B.1.1.7 has added 30-35 changes in the past year. B.1.1.7 is not mutating at a faster rate, but appears to have undergone rapid change in the recent past.
The virus could have been passed on from an immunocompromised person. People with weaker immune systems are constantly fighting the virus, with long-lasting infections, recurring rounds of viral replication and only a partial immune response to which the virus is constantly evolving.
(NextStrain / CC BY 4.0)
Above: each dot represents a SARS-CoV-2 genome, with branches connecting related viruses to their ancestors.

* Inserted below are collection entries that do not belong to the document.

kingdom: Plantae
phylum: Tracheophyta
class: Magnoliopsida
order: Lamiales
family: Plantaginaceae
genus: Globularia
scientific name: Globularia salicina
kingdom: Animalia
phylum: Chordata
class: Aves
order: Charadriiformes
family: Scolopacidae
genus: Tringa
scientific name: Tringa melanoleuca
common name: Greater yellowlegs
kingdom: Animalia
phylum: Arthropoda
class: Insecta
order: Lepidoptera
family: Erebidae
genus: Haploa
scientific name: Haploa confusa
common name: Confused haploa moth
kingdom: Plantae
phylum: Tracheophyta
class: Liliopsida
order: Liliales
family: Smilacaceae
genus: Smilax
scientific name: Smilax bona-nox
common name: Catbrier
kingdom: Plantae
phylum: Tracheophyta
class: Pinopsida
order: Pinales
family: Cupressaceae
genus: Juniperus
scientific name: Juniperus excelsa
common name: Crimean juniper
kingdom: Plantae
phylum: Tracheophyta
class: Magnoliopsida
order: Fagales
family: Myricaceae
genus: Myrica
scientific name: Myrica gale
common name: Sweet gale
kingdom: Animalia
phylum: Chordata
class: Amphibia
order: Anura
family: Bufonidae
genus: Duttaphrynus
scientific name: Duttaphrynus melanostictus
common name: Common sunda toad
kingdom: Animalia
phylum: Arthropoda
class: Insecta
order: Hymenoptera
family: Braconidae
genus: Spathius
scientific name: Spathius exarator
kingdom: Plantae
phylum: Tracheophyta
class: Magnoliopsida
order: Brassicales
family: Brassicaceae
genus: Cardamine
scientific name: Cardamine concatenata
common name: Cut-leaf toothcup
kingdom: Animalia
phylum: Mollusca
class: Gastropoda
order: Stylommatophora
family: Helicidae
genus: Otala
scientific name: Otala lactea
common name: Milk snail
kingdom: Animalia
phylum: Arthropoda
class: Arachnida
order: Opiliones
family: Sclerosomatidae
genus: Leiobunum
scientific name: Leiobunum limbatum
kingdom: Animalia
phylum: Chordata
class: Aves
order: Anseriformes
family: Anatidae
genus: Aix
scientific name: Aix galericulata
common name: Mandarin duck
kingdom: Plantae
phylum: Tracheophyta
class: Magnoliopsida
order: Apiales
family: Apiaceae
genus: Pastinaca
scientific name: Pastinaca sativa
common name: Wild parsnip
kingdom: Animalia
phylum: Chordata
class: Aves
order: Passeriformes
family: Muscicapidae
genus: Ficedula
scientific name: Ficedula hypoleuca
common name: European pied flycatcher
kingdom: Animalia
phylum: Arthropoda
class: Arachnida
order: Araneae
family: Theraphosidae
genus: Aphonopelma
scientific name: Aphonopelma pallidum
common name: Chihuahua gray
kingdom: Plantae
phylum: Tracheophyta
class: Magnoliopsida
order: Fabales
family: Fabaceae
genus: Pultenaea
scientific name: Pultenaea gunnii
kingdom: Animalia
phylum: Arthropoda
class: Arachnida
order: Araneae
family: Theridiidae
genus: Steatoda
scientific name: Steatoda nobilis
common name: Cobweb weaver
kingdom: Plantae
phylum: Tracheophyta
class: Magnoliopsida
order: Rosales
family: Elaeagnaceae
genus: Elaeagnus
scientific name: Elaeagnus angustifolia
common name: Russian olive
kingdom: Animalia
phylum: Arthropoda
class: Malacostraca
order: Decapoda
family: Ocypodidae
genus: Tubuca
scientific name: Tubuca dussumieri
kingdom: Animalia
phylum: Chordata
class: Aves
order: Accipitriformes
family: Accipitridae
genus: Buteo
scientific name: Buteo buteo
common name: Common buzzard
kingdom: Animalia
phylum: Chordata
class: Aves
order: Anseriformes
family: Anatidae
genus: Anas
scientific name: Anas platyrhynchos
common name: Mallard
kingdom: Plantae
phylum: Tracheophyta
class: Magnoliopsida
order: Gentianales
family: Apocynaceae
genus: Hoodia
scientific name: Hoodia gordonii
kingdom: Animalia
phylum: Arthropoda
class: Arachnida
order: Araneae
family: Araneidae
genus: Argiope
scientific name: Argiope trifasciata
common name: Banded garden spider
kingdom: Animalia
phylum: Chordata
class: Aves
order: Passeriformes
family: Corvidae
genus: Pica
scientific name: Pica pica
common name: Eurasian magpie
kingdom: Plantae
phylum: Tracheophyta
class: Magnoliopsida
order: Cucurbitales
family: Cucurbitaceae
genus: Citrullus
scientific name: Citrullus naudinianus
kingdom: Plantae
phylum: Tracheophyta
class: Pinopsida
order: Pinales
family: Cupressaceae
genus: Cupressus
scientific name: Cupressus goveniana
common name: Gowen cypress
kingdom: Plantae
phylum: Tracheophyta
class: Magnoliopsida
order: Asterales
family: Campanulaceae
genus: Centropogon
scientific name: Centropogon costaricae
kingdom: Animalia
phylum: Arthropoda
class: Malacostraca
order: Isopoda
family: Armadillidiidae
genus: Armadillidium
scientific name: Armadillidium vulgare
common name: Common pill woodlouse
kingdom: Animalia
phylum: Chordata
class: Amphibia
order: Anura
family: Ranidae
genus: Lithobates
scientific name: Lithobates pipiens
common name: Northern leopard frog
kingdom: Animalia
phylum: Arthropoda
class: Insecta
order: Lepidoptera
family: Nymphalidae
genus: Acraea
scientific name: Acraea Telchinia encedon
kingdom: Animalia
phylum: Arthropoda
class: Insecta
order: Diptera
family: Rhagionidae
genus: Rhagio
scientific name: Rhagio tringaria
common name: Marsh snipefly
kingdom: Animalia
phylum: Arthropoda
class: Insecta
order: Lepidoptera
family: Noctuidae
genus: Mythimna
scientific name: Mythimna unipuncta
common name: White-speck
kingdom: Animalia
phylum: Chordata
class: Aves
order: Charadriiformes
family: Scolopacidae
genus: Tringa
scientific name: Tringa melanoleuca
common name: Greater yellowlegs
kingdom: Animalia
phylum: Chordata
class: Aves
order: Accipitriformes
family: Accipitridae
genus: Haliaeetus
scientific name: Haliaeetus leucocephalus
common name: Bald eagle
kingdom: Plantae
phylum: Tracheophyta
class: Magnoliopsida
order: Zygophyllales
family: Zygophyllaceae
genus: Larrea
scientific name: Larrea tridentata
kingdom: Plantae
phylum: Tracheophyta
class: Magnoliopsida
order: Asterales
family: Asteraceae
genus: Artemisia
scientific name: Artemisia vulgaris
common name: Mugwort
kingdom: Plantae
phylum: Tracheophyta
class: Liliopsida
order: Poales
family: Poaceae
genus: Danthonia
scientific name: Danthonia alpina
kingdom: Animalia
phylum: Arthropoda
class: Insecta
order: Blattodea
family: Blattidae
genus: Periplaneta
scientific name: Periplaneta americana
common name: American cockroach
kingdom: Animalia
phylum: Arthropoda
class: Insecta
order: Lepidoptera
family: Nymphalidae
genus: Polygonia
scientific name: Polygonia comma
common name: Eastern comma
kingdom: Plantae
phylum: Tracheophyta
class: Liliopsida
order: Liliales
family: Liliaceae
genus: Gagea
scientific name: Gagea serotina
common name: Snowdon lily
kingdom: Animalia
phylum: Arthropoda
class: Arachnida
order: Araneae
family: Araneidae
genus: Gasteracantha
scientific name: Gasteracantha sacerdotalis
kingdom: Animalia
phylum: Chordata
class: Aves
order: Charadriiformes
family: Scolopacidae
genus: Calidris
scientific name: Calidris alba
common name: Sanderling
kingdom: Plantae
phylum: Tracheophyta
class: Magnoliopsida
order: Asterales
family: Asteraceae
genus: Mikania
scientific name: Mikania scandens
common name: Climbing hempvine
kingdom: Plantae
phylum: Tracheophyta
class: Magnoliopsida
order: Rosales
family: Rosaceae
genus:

The center represents the virus that has been introduced to humans. The viruses furthest from the center carry more mutations. The three new variants are marked with gold.
Preliminary research reports that have yet to be verified have described two other worrying variants: one originally from South Africa (B.1.351) and one from Brazil (P1).
Both variants show a recent history of excessive mutations and rapid increases in frequency within local populations. Scientists are currently collecting the data needed to confirm that selection is responsible for higher transmission, not chance.
What has changed to enable dissemination?
Selection plays two roles in the evolution of these variants.
First consider the role within those individuals in which the great number of mutants arose. The 23 mutations of B.1.1.7 and the 21 mutations of P1 are not randomly arranged across the genome, but clustered in the gene encoding the spike protein.
One change in the peak, called N501Y, occurred independently in all three variants, as well as in immunocompromised patients studied in the US and UK. Other changes in the peak (eg, E484K, del69-70) are seen in two of the three variants.
In addition to the peak, the three variants of concern share another mutation that removes a small portion of the boringly named “nonstructural protein 6” (NSP6).
We don’t know yet what the removal does, but in a related coronavirus, NSP6 cheats a cellular defense system and can promote coronavirus infection.
NSP6 also hijacks this system to help copy the viral genome. Either way, the deletion could alter the virus’s ability to hold onto and replicate in our cells.
Easier shipping
The parallel evolution of the same mutations in different countries and in different immunocompromised patients suggests that they provide a selective advantage in bypassing the immune systems of the individuals in which the mutations occurred. For N501Y this is supported by experiments in mice.
But what explains the higher transmission speed from individual to individual? This is a challenge to answer because the many mutations that have arisen simultaneously are now bundled into these variants, and it may be one of the variants or a combination thereof that leads to the transmission advantage.
That said, several of these variants on their own have emerged before and have not led to rapid spread.
One study showed that N501Y on its own had only a weak transmission advantage and increased rapidly only in conjunction with the set of mutations seen in B.1.1.7.
While the evolutionary story of COVID is still being written, an important message is now emerging. The transmission advantage of 40-80 percent of B.1.1.7, and possibly the other variants B.1.351 and P1, will overwhelm many countries in the coming months.
We are in a race against viral evolution. We need to roll out vaccines as quickly as possible, stop the flow of variants by limiting interactions and travel, and prevent their spread by increasing surveillance and contact tracking. 
Sarah Otto, Killam University Professor of Evolutionary Biology, University of British Columbia
This article has been republished from The Conversation under a Creative Commons license. Read the original article.